### Exercise instructions:
Please update the entries below by replacing "scientific name" with "species" everywhere it appears, leaving every other part unchanged.
┌──
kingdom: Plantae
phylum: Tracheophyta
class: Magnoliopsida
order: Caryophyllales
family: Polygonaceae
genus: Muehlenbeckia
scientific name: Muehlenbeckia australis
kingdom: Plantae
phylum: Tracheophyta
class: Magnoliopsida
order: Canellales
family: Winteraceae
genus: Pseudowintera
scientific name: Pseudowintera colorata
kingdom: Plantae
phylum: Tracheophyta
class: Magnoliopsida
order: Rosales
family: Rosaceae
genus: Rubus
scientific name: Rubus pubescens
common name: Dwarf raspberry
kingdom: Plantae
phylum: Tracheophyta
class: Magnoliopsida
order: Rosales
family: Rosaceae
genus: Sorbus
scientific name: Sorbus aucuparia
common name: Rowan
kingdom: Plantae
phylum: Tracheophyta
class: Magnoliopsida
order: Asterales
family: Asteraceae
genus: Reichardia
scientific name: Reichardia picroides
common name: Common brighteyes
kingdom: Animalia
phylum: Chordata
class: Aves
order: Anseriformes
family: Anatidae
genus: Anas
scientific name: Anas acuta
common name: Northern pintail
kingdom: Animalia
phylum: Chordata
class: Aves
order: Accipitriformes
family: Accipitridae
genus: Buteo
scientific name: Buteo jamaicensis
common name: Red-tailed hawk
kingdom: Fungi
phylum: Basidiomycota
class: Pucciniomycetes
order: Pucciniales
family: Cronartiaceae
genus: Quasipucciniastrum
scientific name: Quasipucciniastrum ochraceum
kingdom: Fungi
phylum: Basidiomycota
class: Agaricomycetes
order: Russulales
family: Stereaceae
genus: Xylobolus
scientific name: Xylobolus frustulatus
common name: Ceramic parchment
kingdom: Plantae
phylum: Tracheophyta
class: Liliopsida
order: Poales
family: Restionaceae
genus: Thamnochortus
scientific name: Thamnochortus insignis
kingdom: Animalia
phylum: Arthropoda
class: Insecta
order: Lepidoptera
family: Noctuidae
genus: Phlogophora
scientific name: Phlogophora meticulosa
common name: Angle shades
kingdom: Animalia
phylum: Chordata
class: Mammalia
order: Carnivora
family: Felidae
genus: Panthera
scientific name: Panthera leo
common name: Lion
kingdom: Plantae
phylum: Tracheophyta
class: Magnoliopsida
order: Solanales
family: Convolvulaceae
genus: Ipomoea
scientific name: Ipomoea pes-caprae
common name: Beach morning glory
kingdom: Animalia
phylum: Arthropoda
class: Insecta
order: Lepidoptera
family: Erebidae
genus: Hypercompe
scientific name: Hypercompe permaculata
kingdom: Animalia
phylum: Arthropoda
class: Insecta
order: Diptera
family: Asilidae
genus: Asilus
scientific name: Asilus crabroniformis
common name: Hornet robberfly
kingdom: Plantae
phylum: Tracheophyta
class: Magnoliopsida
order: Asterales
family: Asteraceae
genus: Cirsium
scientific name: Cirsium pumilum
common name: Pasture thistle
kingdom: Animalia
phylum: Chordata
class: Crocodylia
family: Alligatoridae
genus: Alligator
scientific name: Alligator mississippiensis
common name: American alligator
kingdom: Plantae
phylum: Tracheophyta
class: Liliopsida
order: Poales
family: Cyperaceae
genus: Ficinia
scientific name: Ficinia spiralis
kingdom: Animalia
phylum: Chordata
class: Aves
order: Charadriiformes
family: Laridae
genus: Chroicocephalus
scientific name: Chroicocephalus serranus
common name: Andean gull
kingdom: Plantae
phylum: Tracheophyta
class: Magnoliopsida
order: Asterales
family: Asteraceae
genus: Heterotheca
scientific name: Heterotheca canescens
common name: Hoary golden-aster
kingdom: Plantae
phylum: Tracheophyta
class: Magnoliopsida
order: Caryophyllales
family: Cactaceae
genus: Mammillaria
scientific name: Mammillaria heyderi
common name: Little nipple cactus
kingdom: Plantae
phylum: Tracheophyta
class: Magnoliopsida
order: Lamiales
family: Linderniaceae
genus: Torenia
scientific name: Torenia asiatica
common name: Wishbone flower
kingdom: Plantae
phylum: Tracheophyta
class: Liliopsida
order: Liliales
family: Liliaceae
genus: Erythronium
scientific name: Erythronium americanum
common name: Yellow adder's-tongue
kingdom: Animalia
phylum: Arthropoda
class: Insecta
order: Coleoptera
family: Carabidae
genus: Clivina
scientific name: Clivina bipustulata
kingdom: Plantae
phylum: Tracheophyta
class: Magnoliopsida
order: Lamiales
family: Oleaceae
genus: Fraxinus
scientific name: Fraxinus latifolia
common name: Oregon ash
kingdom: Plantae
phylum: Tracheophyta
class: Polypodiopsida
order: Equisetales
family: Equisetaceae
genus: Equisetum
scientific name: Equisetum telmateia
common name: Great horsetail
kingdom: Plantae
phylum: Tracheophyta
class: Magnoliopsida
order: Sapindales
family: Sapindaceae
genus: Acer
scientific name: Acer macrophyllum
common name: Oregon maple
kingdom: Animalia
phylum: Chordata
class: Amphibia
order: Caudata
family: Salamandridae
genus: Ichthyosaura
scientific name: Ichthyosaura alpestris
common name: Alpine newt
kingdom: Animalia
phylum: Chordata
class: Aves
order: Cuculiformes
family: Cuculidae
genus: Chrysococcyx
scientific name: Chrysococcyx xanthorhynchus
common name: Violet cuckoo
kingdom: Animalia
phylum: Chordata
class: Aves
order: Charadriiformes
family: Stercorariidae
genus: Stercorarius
└──
### Expected output:
kingdom: Plantae
phylum: Tracheophyta
class: Magnoliopsida
order: Caryophyllales
family: Polygonaceae
genus: Muehlenbeckia
species: Muehlenbeckia australis
kingdom: Plantae
phylum: Tracheophyta
class: Magnoliopsida
order: Canellales
family: Winteraceae
genus: Pseudowintera
species: Pseudowintera colorata
kingdom: Plantae
phylum: Tracheophyta
class: Magnoliopsida
order: Rosales
family: Rosaceae
genus: Rubus
species: Rubus pubescens
common name: Dwarf raspberry
kingdom: Plantae
phylum: Tracheophyta
class: Magnoliopsida
order: Rosales
family: Rosaceae
genus: Sorbus
species: Sorbus aucuparia
common name: Rowan
kingdom: Plantae
phylum: Tracheophyta
class: Magnoliopsida
order: Asterales
family: Asteraceae
genus: Reichardia
species: Reichardia picroides
common name: Common brighteyes
kingdom: Animalia
phylum: Chordata
class: Aves
order: Anseriformes
family: Anatidae
genus: Anas
species: Anas acuta
common name: Northern pintail
kingdom: Animalia
phylum: Chordata
class: Aves
order: Accipitriformes
family: Accipitridae
genus: Buteo
species: Buteo jamaicensis
common name: Red-tailed hawk
kingdom: Fungi
phylum: Basidiomycota
class: Pucciniomycetes
order: Pucciniales
family: Cronartiaceae
genus: Quasipucciniastrum
species: Quasipucciniastrum ochraceum
kingdom: Fungi
phylum: Basidiomycota
class: Agaricomycetes
order: Russulales
family: Stereaceae
genus: Xylobolus
species: Xylobolus frustulatus
common name: Ceramic parchment
kingdom: Plantae
phylum: Tracheophyta
class: Liliopsida
order: Poales
family: Restionaceae
genus: Thamnochortus
species: Thamnochortus insignis
kingdom: Animalia
phylum: Arthropoda
class: Insecta
order: Lepidoptera
family: Noctuidae
genus: Phlogophora
species: Phlogophora meticulosa
common name: Angle shades
kingdom: Animalia
phylum: Chordata
class: Mammalia
order: Carnivora
family: Felidae
genus: Panthera
species: Panthera leo
common name: Lion
kingdom: Plantae
phylum: Tracheophyta
class: Magnoliopsida
order: Solanales
family: Convolvulaceae
genus: Ipomoea
species: Ipomoea pes-caprae
common name: Beach morning glory
kingdom: Animalia
phylum: Arthropoda
class: Insecta
order: Lepidoptera
family: Erebidae
genus: Hypercompe
species: Hypercompe permaculata
kingdom: Animalia
phylum: Arthropoda
class: Insecta
order: Diptera
family: Asilidae
genus: Asilus
species: Asilus crabroniformis
common name: Hornet robberfly
kingdom: Plantae
phylum: Tracheophyta
class: Magnoliopsida
order: Asterales
family: Asteraceae
genus: Cirsium
species: Cirsium pumilum
common name: Pasture thistle
kingdom: Animalia
phylum: Chordata
class: Crocodylia
family: Alligatoridae
genus: Alligator
species: Alligator mississippiensis
common name: American alligator
kingdom: Plantae
phylum: Tracheophyta
class: Liliopsida
order: Poales
family: Cyperaceae
genus: Ficinia
species: Ficinia spiralis
kingdom: Animalia
phylum: Chordata
class: Aves
order: Charadriiformes
family: Laridae
genus: Chroicocephalus
species: Chroicocephalus serranus
common name: Andean gull
kingdom: Plantae
phylum: Tracheophyta
class: Magnoliopsida
order: Asterales
family: Asteraceae
genus: Heterotheca
species: Heterotheca canescens
common name: Hoary golden-aster
kingdom: Plantae
phylum: Tracheophyta
class: Magnoliopsida
order: Caryophyllales
family: Cactaceae
genus: Mammillaria
species: Mammillaria heyderi
common name: Little nipple cactus
kingdom: Plantae
phylum: Tracheophyta
class: Magnoliopsida
order: Lamiales
family: Linderniaceae
genus: Torenia
species: Torenia asiatica
common name: Wishbone flower
kingdom: Plantae
phylum: Tracheophyta
class: Liliopsida
order: Liliales
family: Liliaceae
genus: Erythronium
species: Erythronium americanum
common name: Yellow adder's-tongue
kingdom: Animalia
phylum: Arthropoda
class: Insecta
order: Coleoptera
family: Carabidae
genus: Clivina
species: Clivina bipustulata
kingdom: Plantae
phylum: Tracheophyta
class: Magnoliopsida
order: Lamiales
family: Oleaceae
genus: Fraxinus
species: Fraxinus latifolia
common name: Oregon ash
kingdom: Plantae
phylum: Tracheophyta
class: Polypodiopsida
order: Equisetales
family: Equisetaceae
genus: Equisetum
species: Equisetum telmateia
common name: Great horsetail
kingdom: Plantae
phylum: Tracheophyta
class: Magnoliopsida
order: Sapindales
family: Sapindaceae
genus: Acer
species: Acer macrophyllum
common name: Oregon maple
kingdom: Animalia
phylum: Chordata
class: Amphibia
order: Caudata
family: Salamandridae
genus: Ichthyosaura
species: Ichthyosaura alpestris
common name: Alpine newt
kingdom: Animalia
phylum: Chordata
class: Aves
order: Cuculiformes
family: Cuculidae
genus: Chrysococcyx
species: Chrysococcyx xanthorhynchus
common name: Violet cuckoo
kingdom: Animalia
phylum: Chordata
class: Aves
order: Charadriiformes
family: Stercorariidae
genus: Stercorarius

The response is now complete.